Você tem que conversar mais consigo mesmo

Foto de Mikhail Nilov disponível em Pexels. A foto, com cores terrosas, mostra um braço vestido por terno esticado, com a mão pousada sobre um sino em um balcão de recepção




Você tem que conversar mais consigo mesmo.

Eu tento, mas nunca tenho tempo. Eu sento na recepção e me dizem para esperar.

Você tem que insistir.

E eu insisto! Falo que vou ficar ali até eu me atender.

E você fica?

Eu tenho mais o que fazer no dia, né?

É. Mas fala com convicção?

Como não! Como se eu fosse quebrar tudo se eu não me atender. Teve um dia que até quebrei mesmo.

Como foi?

Péssimo. Me senti péssimo. Não sou de quebrar coisa dos outros.

Mas era seu.

Mesmo assim… Não sou eu.

É sim.

Digo, não sou eu o tipo de pessoa que quebra as coisas de raiva.

É sim.

Talvez. Às vezes. Já quebrei muita coisa de raiva. A maioria dentro de mim.

Por isso que tem que conversar. Tem que achar uma solução.

Mas eu não quero nem saber, ué. Sempre que eu vou lá eu dou de cara na porta. A recepção fala assim, tenho muita coisa para lidar antes de poder me dar atenção. E eu fico lá, mas a atenção nunca vem.

Mas veja bem, é realmente muita coisa.

Eu só quero uma conversa rápida. Acertar algumas questões.

Talvez você queira coisa demais.

Demais? Eu só quero que eu me valorize um pouco. Pegar leve comigo.

Ninguém pega leve comigo.

Sim, mas não é por isso que eu não posso.

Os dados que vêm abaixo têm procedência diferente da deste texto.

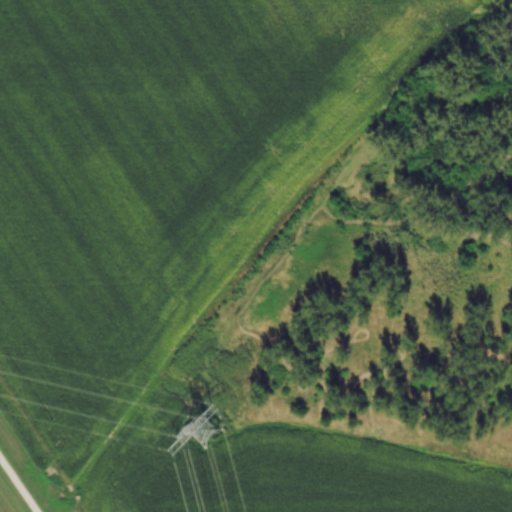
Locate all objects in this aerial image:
crop: (161, 171)
power tower: (205, 431)
crop: (278, 472)
road: (19, 482)
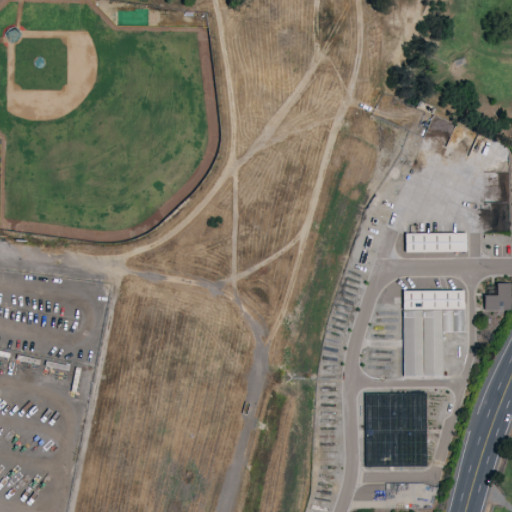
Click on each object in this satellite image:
park: (436, 48)
road: (352, 55)
road: (293, 86)
park: (488, 111)
road: (338, 113)
park: (101, 119)
road: (228, 148)
road: (178, 229)
building: (432, 241)
park: (256, 255)
road: (294, 258)
road: (226, 297)
building: (496, 297)
road: (359, 325)
building: (426, 327)
parking lot: (42, 380)
road: (406, 383)
road: (94, 387)
road: (453, 414)
road: (485, 444)
park: (506, 496)
park: (506, 496)
road: (502, 502)
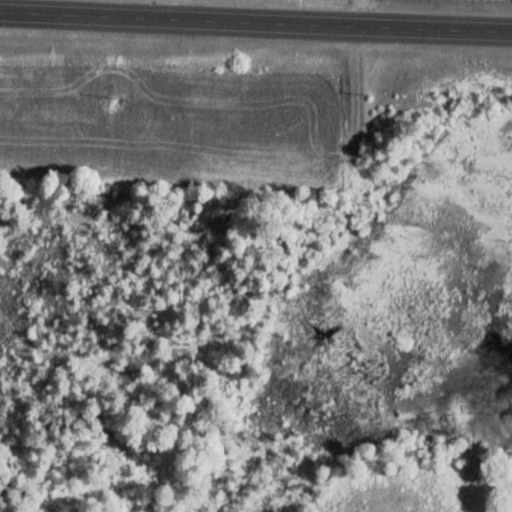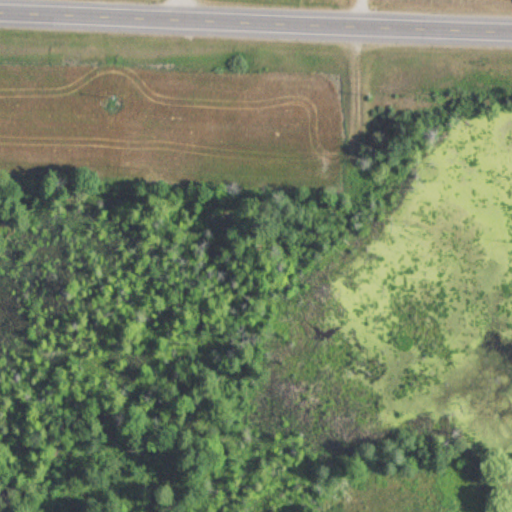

Você viu meu desempenho nos últimos meses?

Eu sei, são péssimos.

Tudo que eu quero fazer, alguém faz melhor. Todo o sucesso que eu quero, alguém tem com menos esforço.

Eu tô tentando…

Não o suficiente.

Quem julga quanto é o suficiente?

Eu.

Justo.

E se eu tivesse a oportunidade de falar comigo mesmo, o que diria?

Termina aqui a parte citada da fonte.